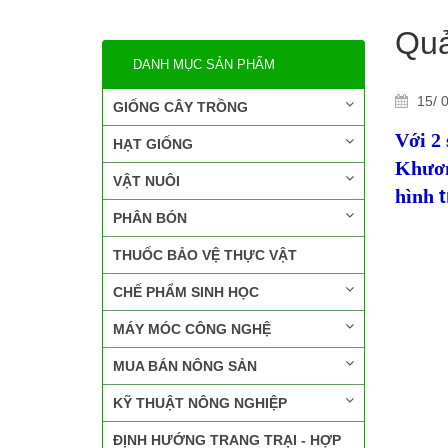
Quả
DANH MỤC SẢN PHẨM
15/ 0
GIỐNG CÂY TRỒNG
Với 2
HẠT GIỐNG
Khươn
VẬT NUÔI
hình
PHÂN BÓN
THUỐC BẢO VỆ THỰC VẬT
CHẾ PHẨM SINH HỌC
MÁY MÓC CÔNG NGHỆ
MUA BÁN NÔNG SẢN
KỸ THUẬT NÔNG NGHIỆP
ĐỊNH HƯỚNG TRANG TRẠI - HỢP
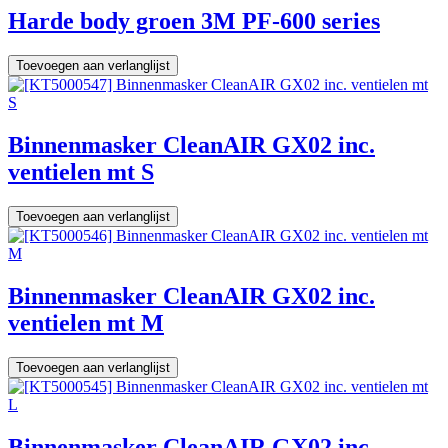
Harde body groen 3M PF-600 series
Toevoegen aan verlanglijst
Binnenmasker CleanAIR GX02 inc.
ventielen mt S
Toevoegen aan verlanglijst
Binnenmasker CleanAIR GX02 inc.
ventielen mt M
Toevoegen aan verlanglijst
Binnenmasker CleanAIR GX02 inc.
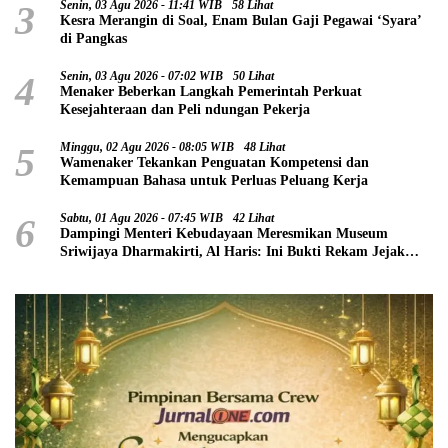
3
Senin, 03 Agu 2026 - 11:41 WIB
58 Lihat
Kesra Merangin di Soal, Enam Bulan Gaji Pegawai ‘Syara’
di Pangkas
4
Senin, 03 Agu 2026 - 07:02 WIB
50 Lihat
Menaker Beberkan Langkah Pemerintah Perkuat
Kesejahteraan dan Peli ndungan Pekerja
5
Minggu, 02 Agu 2026 - 08:05 WIB
48 Lihat
Wamenaker Tekankan Penguatan Kompetensi dan
Kemampuan Bahasa untuk Perluas Peluang Kerja
6
Sabtu, 01 Agu 2026 - 07:45 WIB
42 Lihat
Dampingi Menteri Kebudayaan Meresmikan Museum
Sriwijaya Dharmakirti, Al Haris: Ini Bukti Rekam Jejak
Peradaban Masa Lalu Provinsi Jambi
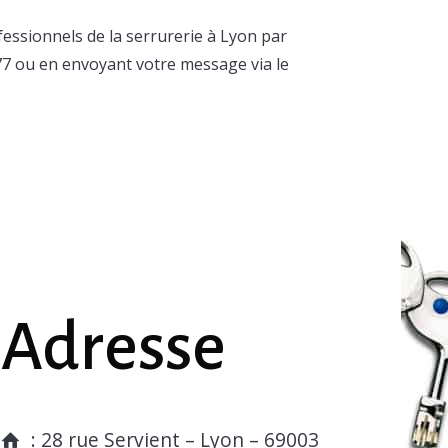
fessionnels de la serrurerie à Lyon par
77 ou en envoyant votre message via le
Adresse
: 28 rue Servient – Lyon – 69003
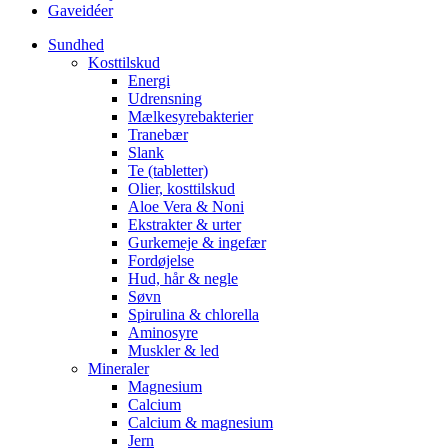
Gaveidéer
Sundhed
Kosttilskud
Energi
Udrensning
Mælkesyrebakterier
Tranebær
Slank
Te (tabletter)
Olier, kosttilskud
Aloe Vera & Noni
Ekstrakter & urter
Gurkemeje & ingefær
Fordøjelse
Hud, hår & negle
Søvn
Spirulina & chlorella
Aminosyre
Muskler & led
Mineraler
Magnesium
Calcium
Calcium & magnesium
Jern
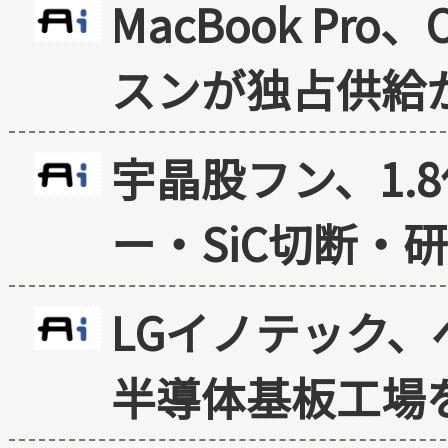
MacBook Pr
スンが独占供給
宇晶股フン、1.
ー・SiC切断・
LGイノテック、
半導体基板工場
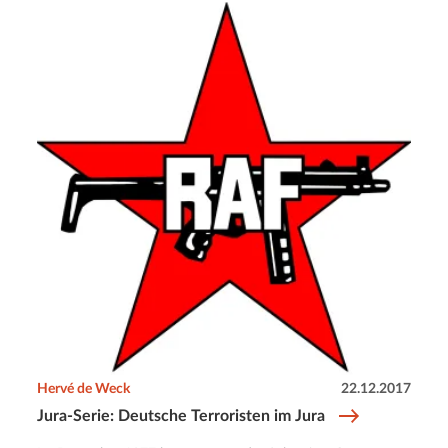
Hervé de Weck
22.12.2017
Jura-Serie: Deutsche Terroristen im Jura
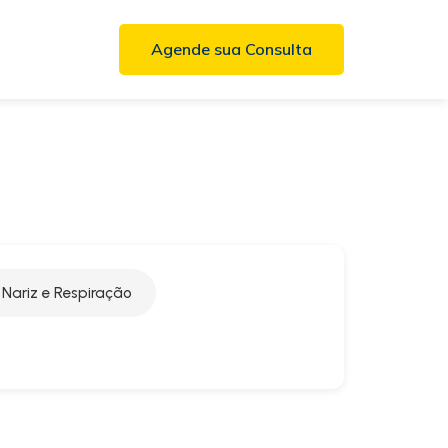
Agende sua Consulta
Nariz e Respiração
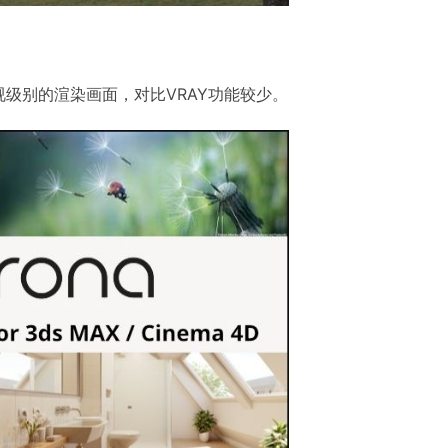
级别的渲染画面，对比VRAY功能较少。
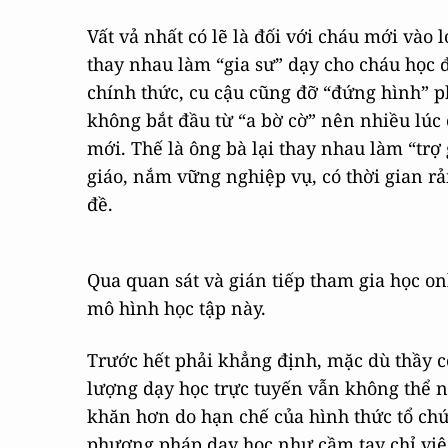
Vất vả nhất có lẽ là đối với cháu mới vào 
thay nhau làm “gia sư” dạy cho cháu học đ
chính thức, cu cậu cũng đỡ “đứng hình” ph
không bắt đầu từ “a bờ cờ” nên nhiều lúc
mới. Thế là ông bà lại thay nhau làm “trợ
giáo, nắm vững nghiệp vụ, có thời gian r
đề.
Qua quan sát và gián tiếp tham gia học on
mô hình học tập này.
Trước hết phải khẳng định, mặc dù thầy cô
lượng dạy học trực tuyến vẫn không thể nà
khăn hơn do hạn chế của hình thức tổ chức
phương pháp dạy học như cầm tay chỉ việ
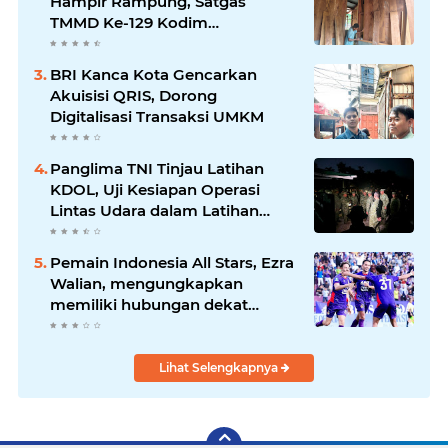
Hampir Rampung, Satgas
TMMD Ke-129 Kodim
1807/Sorong Selatan Wujudkan
Hunian Layak bagi Warga
BRI Kanca Kota Gencarkan
Akuisisi QRIS, Dorong
Digitalisasi Transaksi UMKM
Panglima TNI Tinjau Latihan
KDOL, Uji Kesiapan Operasi
Lintas Udara dalam Latihan
Terintegrasi TNI 2026
Pemain Indonesia All Stars, Ezra
Walian, mengungkapkan
memiliki hubungan dekat
dengan keluarga bek Aston Villa
Lihat Selengkapnya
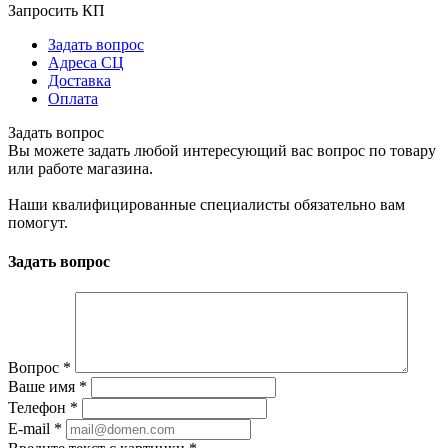
Запросить КП
Задать вопрос
Адреса СЦ
Доставка
Оплата
Задать вопрос
Вы можете задать любой интересующий вас вопрос по товару
или работе магазина.
Наши квалифицированные специалисты обязательно вам
помогут.
Задать вопрос
Вопрос
*
Ваше имя
*
Телефон
*
E-mail
*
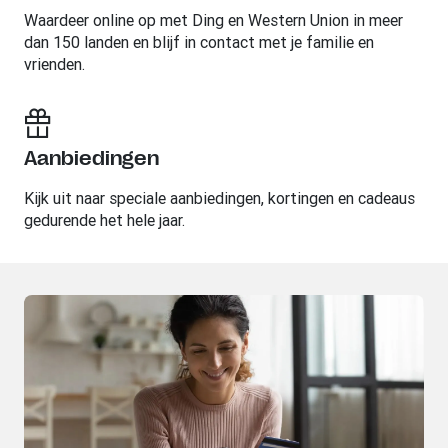
Waardeer online op met Ding en Western Union in meer
dan 150 landen en blijf in contact met je familie en
vrienden.
Aanbiedingen
Kijk uit naar speciale aanbiedingen, kortingen en cadeaus
gedurende het hele jaar.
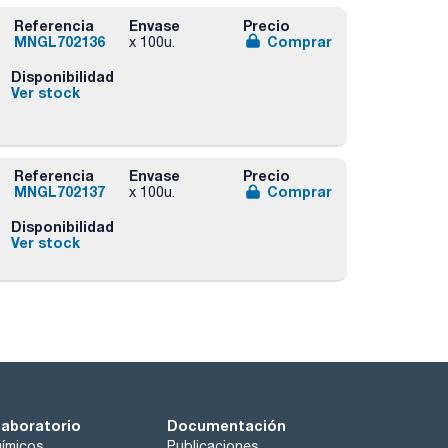
Referencia
Envase
Precio
MNGL702136
Comprar
x 100u.
Disponibilidad
Ver stock
Referencia
Envase
Precio
MNGL702137
Comprar
x 100u.
Disponibilidad
Ver stock
laboratorio
Documentación
ímicos
Publicaciones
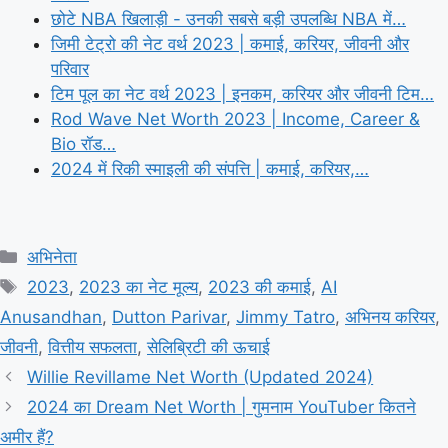
छोटे NBA खिलाड़ी - उनकी सबसे बड़ी उपलब्धि NBA में…
जिमी टेट्रो की नेट वर्थ 2023 | कमाई, करियर, जीवनी और
परिवार
टिम पूल का नेट वर्थ 2023 | इनकम, करियर और जीवनी टिम…
Rod Wave Net Worth 2023 | Income, Career &
Bio रॉड…
2024 में रिकी स्माइली की संपत्ति | कमाई, करियर,…
Categories
अभिनेता
Tags
2023
,
2023 का नेट मूल्य
,
2023 की कमाई
,
AI
Anusandhan
,
Dutton Parivar
,
Jimmy Tatro
,
अभिनय करियर
,
जीवनी
,
वित्तीय सफलता
,
सेलिब्रिटी की ऊचाई
Willie Revillame Net Worth (Updated 2024)
2024 का Dream Net Worth | गुमनाम YouTuber कितने
अमीर हैं?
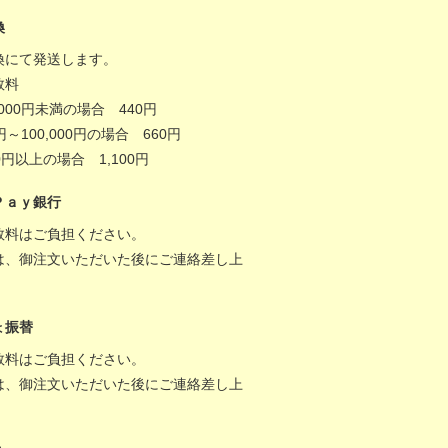
換
換にて発送します。
数料
,000円未満の場合 440円
0円～100,000円の場合 660円
000円以上の場合 1,100円
Ｐａｙ銀行
数料はご負担ください。
は、御注文いただいた後にご連絡差し上
。
ょ振替
数料はご負担ください。
は、御注文いただいた後にご連絡差し上
。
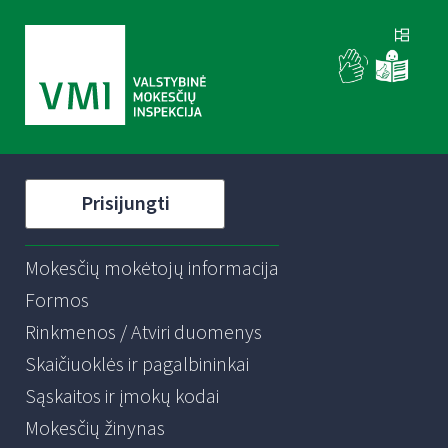
Prisijungti
Mokesčių mokėtojų informacija
Formos
Rinkmenos / Atviri duomenys
Skaičiuoklės ir pagalbininkai
Sąskaitos ir įmokų kodai
Mokesčių žinynas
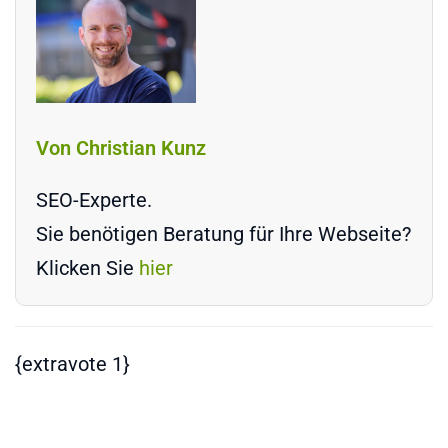
Von Christian Kunz
SEO-Experte.
Sie benötigen Beratung für Ihre Webseite?
Klicken Sie
hier
{extravote 1}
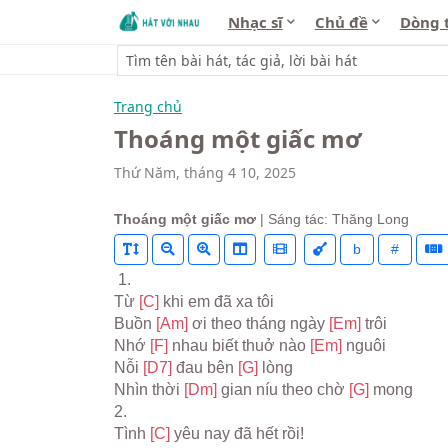
Nhạc sĩ
Chủ đề
Dòng 
Trang chủ
Thoáng một giấc mơ
Thứ Năm, tháng 4 10, 2025
Thoáng một giấc mơ
| Sáng tác: Thăng Long
b
#
 1.
Từ 
[C] 
khi em đã xa tôi
Buồn 
[Am] 
ơi theo tháng ngày 
[Em] 
trôi
Nhớ 
[F] 
nhau biết thuở nào 
[Em] 
nguôi
Nỗi 
[D7] 
đau bên 
[G] 
lòng
Nhìn thời 
[Dm] 
gian níu theo chờ 
[G] 
mong
2.
Tình 
[C] 
yêu nay đã hết rồi!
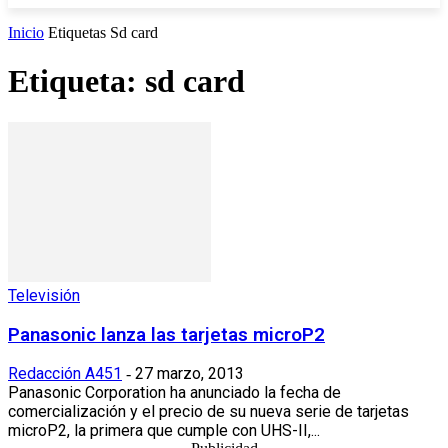
Inicio
Etiquetas
Sd card
Etiqueta: sd card
Televisión
Panasonic lanza las tarjetas microP2
Redacción A451
27 marzo, 2013
-
Panasonic Corporation ha anunciado la fecha de
comercialización y el precio de su nueva serie de tarjetas
microP2, la primera que cumple con UHS-II,...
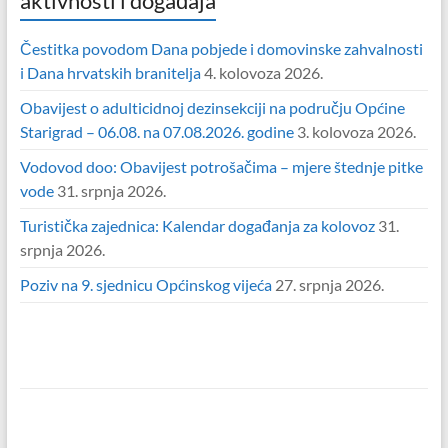
aktivnosti i događaja
Čestitka povodom Dana pobjede i domovinske zahvalnosti
i Dana hrvatskih branitelja
4. kolovoza 2026.
Obavijest o adulticidnoj dezinsekciji na području Općine
Starigrad – 06.08. na 07.08.2026. godine
3. kolovoza 2026.
Vodovod doo: Obavijest potrošačima – mjere štednje pitke
vode
31. srpnja 2026.
Turistička zajednica: Kalendar događanja za kolovoz
31.
srpnja 2026.
Poziv na 9. sjednicu Općinskog vijeća
27. srpnja 2026.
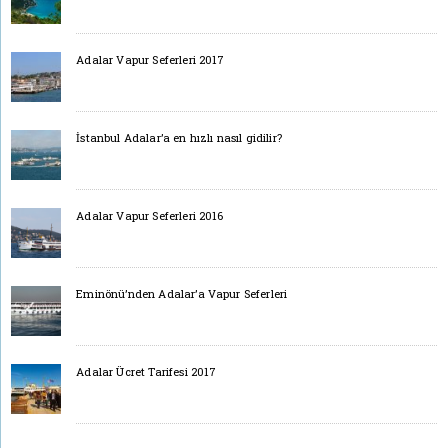
Adalar Vapur Seferleri 2017
İstanbul Adalar’a en hızlı nasıl gidilir?
Adalar Vapur Seferleri 2016
Eminönü’nden Adalar’a Vapur Seferleri
Adalar Ücret Tarifesi 2017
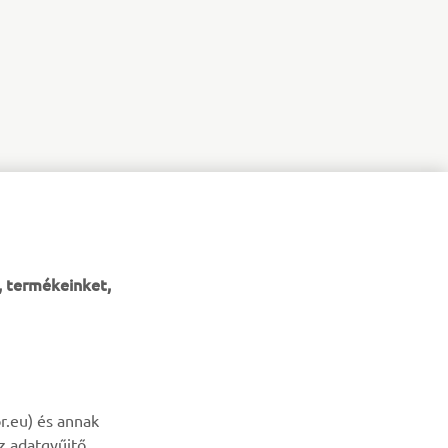
, termékeinket,
HÍRLEVÉL
r.eu) és annak
az adatgyűjtő
Legyél az elsők között, aki a legújabb ajánlatokról, különleges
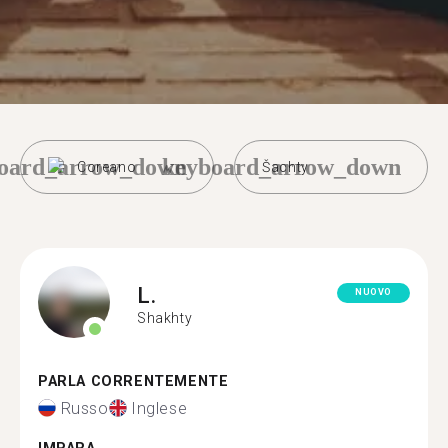
oard_arrow_down
keyboard_arrow_down
Coreano
Šachty
L.
NUOVO
Shakhty
PARLA CORRENTEMENTE
Russo
Inglese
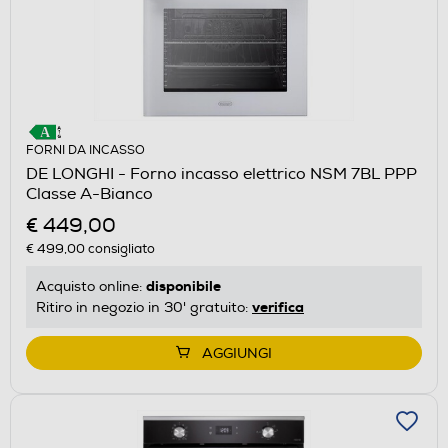
FORNI DA INCASSO
DE LONGHI - Forno incasso elettrico NSM 7BL PPP
Classe A-Bianco
€ 449,00
€ 499,00
consigliato
disponibile
Acquisto online:
verifica
Ritiro in negozio in 30' gratuito:
AGGIUNGI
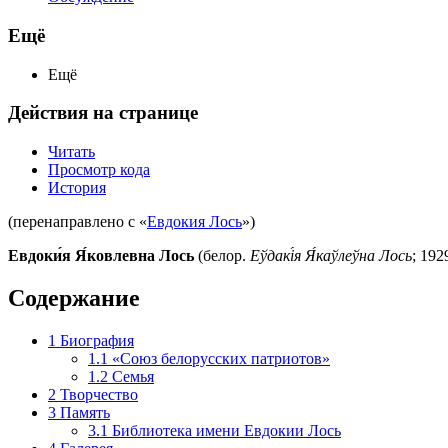
Ещё
Ещё
Действия на странице
Читать
Просмотр кода
История
(перенаправлено с «
Евдокия Лось
»)
Евдоки́я Я́ковлевна Лось
(белор.
Еўдакі́я Я́каўлеўна Лось
; 19
Содержание
1
Биография
1.1
«Союз белорусских патриотов»
1.2
Семья
2
Творчество
3
Память
3.1
Библиотека имени Евдокии Лось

■ **Your assignment**
Rewrite the entries starting with the line with "级别的渲染画面，对比VRAY功能较少。" and going on through the line with "Lihat Selengkapnya", putting "Rumah Layak" in place of "Hunian Layak" and changing nothing else. Leave the pictures out of the answer.

■ **Answer section**
级别的渲染画面，对比VRAY功能较少。
Vất vả nhất có lẽ là đối với cháu mới vào 
thay nhau làm “gia sư” dạy cho cháu học đ
chính thức, cu cậu cũng đỡ “đứng hình” ph
không bắt đầu từ “a bờ cờ” nên nhiều lúc
mới. Thế là ông bà lại thay nhau làm “trợ
giáo, nắm vững nghiệp vụ, có thời gian r
đề.
Qua quan sát và gián tiếp tham gia học on
mô hình học tập này.
Trước hết phải khẳng định, mặc dù thầy cô
lượng dạy học trực tuyến vẫn không thể nà
khăn hơn do hạn chế của hình thức tổ chức
phương pháp dạy học như cầm tay chỉ việ
Hampir Rampung, Satgas
TMMD Ke-129 Kodim
1807/Sorong Selatan Wujudkan
Rumah Layak bagi Warga
BRI Kanca Kota Gencarkan
Akuisisi QRIS, Dorong
Digitalisasi Transaksi UMKM
Panglima TNI Tinjau Latihan
KDOL, Uji Kesiapan Operasi
Lintas Udara dalam Latihan
Terintegrasi TNI 2026
Pemain Indonesia All Stars, Ezra
Walian, mengungkapkan
memiliki hubungan dekat
dengan keluarga bek Aston Villa
Lihat Selengkapnya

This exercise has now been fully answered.